• [SELECTION]:
The only heavy here is Alfredo Triff, making a "Case for Critics", which does little else but provide a venue for him to parade his erudition. It is not uninteresting, but the subheading "There must be more than simple judgments of good or bad" gives it away as yet another repeat of the "many points of view" point of view, which by now has become so tired it needs to be put on the shelf. Great critics have great eyes and they see what is best and say so with clarity and authority, and the art they point to (which is the only real job of the critic) becomes part of our cultural heritage and the rest goes away. There is nothing fair or dispassionate or impartial or nondiscriminatory or conditional or relativistic about it.

2.

Jack

August 6, 2004, 7:46 PM

Well, Oldpro, my response to the Triff piece was similar to yours. He apparently means well, but the last thing I want from a critic is wishy-washy, nebulous, tentative, "objective" writing. If s/he can't take a definite stand and make a good case for it, s/he's in the wrong business. A critic, any critic, can be wrong--it's happened to the very best. That's why the reader should not be a passive recipient but should judge the critic, and, in effect, function as the final arbiter in the matter at hand. That's my approach, at any rate. I don't look to anybody to make up my mind for me, but rather to stimulate (and, ideally, enhance) my own judgment.

3.

oldpro

August 6, 2004, 8:33 PM

Jack, I have noticed that you are a much more aggressively independent observer that most people, and I wouldn't expect everyone to be that way, but I suspect that if a person is reading the paper and if they bother to look at the art section that even the most timid among them would appreciate a little more description and direction, better writing and a better choice of subjects than they are getting, especially in the Herald, which is our daily paper, after all. There seems to be some lack of confidence and clear footing, as if they do not know their constituency. It's not as if art advertising means much to them, and anyway, if there were a more lively art section it would draw readership and advertising, not chase it away. There is simply no excuse for the kind of bland pap we see exemplified by Turner's comment on Britto and the Rousselet interview and the stuff Franklin has had to put up in these Roundups to represent the level of art writing around here.

4.

Franklin

August 6, 2004, 8:53 PM

The Herald is also picking up AP art stories - usually about shows outside of Miami, but I decided not to link to them because, well, why bother? They don't tell you what's going on down here and often they've been sliced up like they've been lying on a sushi bar.

5.

that guy in the back row

August 7, 2004, 2:33 AM

Thank you Affredo Triff for finally coming clean with your muddled incoherent views. Now if your editors would only read it and ask you to resign, we would be getting somewhere beyond your inability to seek out the best new art in town. Your job is still to go out there and rustle up something worth looking at. However much you would like to hide from this critical task. Not sure which dictionary you are working out of, but mine defines critics as persons who evaluate and report on the worth of something. Try it, it works. Go get em Tiger. Better luck next time.

6.

Jack

August 7, 2004, 7:05 AM

I chose to waste the time it took to read the Herald pieces linked above. Britto may be rolling in money, but he still sounds quite pathetic. The Rousselet article reads for all the world like an advertisement for the guy, complete with an e-mail address at which he can be contacted. It raises a strong suspicion that he may know the writer, or somebody at the Herald, and got free promotion thinly disguised as an "interview." Regardless of whether or not my suspicion is correct, no decent editor should have approved the piece as published, if nothing else because it IS suspicious, and thus potentially damaging to the Herald's image (of course, being more or less the only game in town may have something to do with such carelessness). There's no point commenting on Rousselet's work, other than to say he can comfortably be spoken of in the same breath as his countryman, Othoniel, he of the giant glass knick-knacks. Othoniel, in turn, can be spoken of in the same breath as Britto.

• [WRITTEN TASKS]:
• a. List the six adjectives that follow "nothing" in the art-criticism comment thread's sentence beginning "There is nothing fair".
• b. Pick up the comment thread on art criticism after its final sentence and carry it forward.

• [DATA LISTING]:
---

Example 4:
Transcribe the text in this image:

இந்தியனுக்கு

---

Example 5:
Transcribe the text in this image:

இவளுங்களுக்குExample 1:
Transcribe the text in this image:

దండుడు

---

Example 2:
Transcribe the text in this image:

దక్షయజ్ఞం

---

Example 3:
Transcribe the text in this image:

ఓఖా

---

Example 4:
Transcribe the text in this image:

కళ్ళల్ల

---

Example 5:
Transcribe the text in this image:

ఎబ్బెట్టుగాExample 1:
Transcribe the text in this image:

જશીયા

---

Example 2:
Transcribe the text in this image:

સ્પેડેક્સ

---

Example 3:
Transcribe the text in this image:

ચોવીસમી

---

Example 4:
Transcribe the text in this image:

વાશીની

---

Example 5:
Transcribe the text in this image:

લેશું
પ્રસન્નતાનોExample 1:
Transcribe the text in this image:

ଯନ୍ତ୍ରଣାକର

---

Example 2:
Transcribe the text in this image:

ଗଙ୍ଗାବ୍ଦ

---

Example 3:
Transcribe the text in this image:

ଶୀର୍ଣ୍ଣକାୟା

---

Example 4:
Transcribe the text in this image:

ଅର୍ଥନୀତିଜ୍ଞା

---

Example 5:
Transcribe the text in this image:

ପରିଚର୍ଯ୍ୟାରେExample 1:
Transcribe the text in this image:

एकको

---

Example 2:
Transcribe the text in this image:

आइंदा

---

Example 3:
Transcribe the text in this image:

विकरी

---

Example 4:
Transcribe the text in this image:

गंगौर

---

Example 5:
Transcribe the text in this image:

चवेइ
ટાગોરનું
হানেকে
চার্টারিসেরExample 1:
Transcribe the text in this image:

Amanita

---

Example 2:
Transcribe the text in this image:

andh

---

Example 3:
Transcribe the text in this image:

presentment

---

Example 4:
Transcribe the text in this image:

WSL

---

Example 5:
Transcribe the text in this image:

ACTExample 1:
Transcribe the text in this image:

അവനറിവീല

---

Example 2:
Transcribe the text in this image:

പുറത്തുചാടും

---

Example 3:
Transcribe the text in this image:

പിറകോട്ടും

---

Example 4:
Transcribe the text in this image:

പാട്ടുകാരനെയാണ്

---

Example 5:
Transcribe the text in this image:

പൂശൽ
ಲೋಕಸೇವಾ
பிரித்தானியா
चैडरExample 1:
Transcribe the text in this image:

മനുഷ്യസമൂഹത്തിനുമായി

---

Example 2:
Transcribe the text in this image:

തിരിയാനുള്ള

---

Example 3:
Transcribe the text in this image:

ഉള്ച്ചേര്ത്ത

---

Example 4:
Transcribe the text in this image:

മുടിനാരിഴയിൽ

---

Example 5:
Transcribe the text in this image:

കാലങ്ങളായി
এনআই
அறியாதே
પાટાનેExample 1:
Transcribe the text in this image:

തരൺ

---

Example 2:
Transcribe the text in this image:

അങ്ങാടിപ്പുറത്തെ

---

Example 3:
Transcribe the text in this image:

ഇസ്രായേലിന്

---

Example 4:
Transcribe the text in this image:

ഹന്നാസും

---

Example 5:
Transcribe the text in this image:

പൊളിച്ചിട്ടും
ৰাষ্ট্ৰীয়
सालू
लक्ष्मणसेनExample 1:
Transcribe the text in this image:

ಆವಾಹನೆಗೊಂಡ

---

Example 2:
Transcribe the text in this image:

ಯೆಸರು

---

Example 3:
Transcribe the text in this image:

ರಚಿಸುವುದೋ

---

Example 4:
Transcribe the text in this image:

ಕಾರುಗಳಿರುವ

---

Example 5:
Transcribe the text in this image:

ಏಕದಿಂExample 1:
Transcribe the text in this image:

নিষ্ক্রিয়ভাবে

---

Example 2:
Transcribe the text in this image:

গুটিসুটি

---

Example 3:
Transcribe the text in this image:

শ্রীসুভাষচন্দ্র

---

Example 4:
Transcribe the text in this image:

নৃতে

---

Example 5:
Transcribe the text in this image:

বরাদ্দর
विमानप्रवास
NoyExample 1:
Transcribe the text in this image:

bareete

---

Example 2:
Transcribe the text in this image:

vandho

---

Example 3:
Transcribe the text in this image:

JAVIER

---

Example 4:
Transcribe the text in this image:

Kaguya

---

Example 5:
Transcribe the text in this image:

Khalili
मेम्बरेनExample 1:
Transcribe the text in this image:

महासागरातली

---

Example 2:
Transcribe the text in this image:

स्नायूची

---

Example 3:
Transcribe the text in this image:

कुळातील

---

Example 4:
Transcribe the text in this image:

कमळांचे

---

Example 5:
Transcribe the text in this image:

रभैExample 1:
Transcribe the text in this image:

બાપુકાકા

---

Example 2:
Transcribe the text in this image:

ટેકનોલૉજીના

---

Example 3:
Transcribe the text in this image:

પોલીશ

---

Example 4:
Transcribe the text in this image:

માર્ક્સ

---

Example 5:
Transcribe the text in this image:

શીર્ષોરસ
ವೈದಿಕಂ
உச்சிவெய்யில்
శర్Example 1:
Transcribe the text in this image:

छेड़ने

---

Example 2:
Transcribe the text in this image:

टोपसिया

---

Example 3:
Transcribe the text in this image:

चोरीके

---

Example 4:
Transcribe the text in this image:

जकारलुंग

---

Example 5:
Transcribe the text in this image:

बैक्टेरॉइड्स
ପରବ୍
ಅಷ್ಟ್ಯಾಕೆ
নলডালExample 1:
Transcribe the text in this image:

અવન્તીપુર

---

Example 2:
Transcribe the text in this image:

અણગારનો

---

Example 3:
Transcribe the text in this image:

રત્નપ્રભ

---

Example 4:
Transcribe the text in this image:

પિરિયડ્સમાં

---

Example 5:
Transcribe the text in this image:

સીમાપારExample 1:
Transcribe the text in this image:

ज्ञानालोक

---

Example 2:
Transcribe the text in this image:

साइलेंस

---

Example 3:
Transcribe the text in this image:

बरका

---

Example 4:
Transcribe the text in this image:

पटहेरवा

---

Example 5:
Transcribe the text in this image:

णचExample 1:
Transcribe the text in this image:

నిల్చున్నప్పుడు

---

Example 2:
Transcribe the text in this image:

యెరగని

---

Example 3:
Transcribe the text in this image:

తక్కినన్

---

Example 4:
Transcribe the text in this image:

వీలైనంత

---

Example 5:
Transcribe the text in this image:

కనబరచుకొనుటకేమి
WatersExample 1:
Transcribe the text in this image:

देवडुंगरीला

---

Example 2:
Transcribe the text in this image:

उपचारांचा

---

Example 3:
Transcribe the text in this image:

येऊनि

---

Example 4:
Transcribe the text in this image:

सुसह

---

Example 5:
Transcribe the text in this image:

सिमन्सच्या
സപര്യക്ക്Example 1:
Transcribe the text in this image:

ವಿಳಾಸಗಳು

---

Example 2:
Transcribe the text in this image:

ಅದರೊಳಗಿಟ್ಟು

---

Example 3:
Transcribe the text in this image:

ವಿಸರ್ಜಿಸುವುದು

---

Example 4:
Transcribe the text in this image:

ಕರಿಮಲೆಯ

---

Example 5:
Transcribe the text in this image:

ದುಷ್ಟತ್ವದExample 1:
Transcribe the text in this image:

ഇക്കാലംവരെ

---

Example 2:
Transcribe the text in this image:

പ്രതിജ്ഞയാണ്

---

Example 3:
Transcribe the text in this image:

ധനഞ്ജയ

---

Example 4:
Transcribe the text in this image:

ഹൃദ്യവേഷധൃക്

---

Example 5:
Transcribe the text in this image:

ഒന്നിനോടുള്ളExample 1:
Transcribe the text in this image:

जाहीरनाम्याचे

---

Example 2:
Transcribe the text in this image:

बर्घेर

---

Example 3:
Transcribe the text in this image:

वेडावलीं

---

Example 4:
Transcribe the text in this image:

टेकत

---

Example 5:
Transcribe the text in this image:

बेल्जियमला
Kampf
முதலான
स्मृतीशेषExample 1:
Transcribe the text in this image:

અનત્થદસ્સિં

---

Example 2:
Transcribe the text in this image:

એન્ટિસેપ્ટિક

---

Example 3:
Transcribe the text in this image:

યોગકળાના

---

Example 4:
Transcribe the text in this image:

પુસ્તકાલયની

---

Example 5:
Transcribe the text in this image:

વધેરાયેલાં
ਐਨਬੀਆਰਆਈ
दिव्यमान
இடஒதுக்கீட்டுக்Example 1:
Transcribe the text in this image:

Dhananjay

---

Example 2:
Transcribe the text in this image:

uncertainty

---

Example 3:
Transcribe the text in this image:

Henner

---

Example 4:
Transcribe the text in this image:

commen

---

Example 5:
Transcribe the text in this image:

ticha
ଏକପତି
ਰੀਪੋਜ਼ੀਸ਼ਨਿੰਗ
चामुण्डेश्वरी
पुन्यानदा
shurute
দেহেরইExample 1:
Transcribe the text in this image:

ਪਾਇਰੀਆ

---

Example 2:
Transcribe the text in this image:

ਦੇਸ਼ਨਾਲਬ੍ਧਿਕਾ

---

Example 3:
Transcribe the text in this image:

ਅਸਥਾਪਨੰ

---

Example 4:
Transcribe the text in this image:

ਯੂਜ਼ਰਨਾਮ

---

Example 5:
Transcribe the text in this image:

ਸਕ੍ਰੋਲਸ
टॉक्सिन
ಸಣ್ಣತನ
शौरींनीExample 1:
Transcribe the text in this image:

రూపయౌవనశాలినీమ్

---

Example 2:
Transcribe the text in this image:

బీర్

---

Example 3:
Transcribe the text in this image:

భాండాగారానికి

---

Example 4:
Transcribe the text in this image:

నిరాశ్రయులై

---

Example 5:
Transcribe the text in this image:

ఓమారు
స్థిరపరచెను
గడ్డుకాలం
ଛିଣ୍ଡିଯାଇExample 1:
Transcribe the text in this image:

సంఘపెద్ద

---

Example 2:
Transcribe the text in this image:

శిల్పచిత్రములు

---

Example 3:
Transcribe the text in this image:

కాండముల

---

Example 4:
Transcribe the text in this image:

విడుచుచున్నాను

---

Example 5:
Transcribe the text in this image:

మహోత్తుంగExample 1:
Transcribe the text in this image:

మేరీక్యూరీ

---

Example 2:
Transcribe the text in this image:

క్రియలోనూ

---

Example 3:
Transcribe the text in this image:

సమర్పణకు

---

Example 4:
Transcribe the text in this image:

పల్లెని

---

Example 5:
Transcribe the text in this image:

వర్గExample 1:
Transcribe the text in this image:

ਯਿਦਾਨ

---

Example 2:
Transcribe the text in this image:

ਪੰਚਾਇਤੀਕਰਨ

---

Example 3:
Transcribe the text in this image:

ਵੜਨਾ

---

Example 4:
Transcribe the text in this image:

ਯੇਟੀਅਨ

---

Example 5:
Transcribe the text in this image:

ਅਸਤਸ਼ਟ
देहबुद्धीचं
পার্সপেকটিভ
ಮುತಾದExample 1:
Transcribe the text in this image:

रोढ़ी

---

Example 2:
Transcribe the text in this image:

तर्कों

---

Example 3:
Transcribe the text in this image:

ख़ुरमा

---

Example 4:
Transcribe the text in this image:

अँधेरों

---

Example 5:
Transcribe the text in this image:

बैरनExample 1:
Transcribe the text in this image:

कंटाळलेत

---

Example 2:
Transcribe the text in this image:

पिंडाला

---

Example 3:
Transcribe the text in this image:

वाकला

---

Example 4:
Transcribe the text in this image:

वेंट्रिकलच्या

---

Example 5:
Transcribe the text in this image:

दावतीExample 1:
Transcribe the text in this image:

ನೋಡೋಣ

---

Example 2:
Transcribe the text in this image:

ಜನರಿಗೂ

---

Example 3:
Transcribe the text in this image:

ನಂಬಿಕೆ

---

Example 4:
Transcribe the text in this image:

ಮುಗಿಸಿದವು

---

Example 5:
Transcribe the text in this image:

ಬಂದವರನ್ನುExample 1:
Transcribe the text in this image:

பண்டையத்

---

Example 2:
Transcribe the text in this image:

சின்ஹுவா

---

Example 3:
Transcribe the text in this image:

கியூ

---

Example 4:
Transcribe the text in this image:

• [TASK-BY-TASK ANSWERS]:
• a. fair, dispassionate, impartial, nondiscriminatory, conditional, relativistic

• b.
7.

oldpro

August 7, 2004, 2:48 PM

You must be out of breath, Jack.

8.

Franklin

August 7, 2004, 2:56 PM

Jack, the Rousselet piece is part of a new Herald project that they're calling South Florida's Indie Spotlight. The very idea is a failure at trying to be cool, but it also looks like the execution isn't panning out.

9.

oldpro

August 8, 2004, 3:22 AM

"Indie", as I understand it, indicates something made without the backing of an established producer. I understand it when used to describe movies and music, but I don't see how it applies to art. Unless there is something someone hasn't told me, we are all "Indies",

10.

eddie

August 9, 2004, 12:30 AM

What's up guys I'm knew to this thing so I'll introduce myself: I'm a painter, I'm broke and I live in Miami. Exciting, I know. Anway, I was thinking some of you guys were missing Alfredo Triff's point, then I got to the end of his article. At first it seemed as though he was saying an art critic shouldn't limit his reviews to declaring something is just "good or bad" but offer a more rounded critique of the work. This obviously is true or atleast expected from a published art critic. My question is, why is Triff even making this point? Is it in response to some bad review work out there? Or maybe Triff just felt like stating the obvious becuase he had nothing better to write about. Also towards the end he seems to whine a bit about the burden of the possibilty that he might label something as bad art, becuase he missed something in it and it turns out that it truly isn't bad art. Well Alfredo, as someone already stated even the most reveared art critics make mistakes and all artists should understand its o.k. to make mistakes; some of us even count on it.
Ok with all that said, I happen to like Triff and I know he Does take definite stands on art (both for and against) eventhough may not sound like it in this article. He is also alot more involved in the promotion and overall appreciation of art culture in our city than many of our other critics. Which are actually not many.

Anyhow, the other articles I read were the Brito thing...no comment, and the Rousselet interview. Rousselet expresses himself and his interest in painting well but I can't say much for his paintings. They look like interior decorating of the 1980's...bad interior decorating. Woops theres that whole "good or bad" thing. Let me address there failure in a different way. He states he doesn't want people to have to think about his paintings.
He would be alot more succesful at this if he just didn't make them.

11.

oldpro

August 9, 2004, 1:33 AM

I know, Eddie. If he didn't make the paintings no one would have to think about them, not even him. I think your take on them - including the interior decoration comparison - was accurate.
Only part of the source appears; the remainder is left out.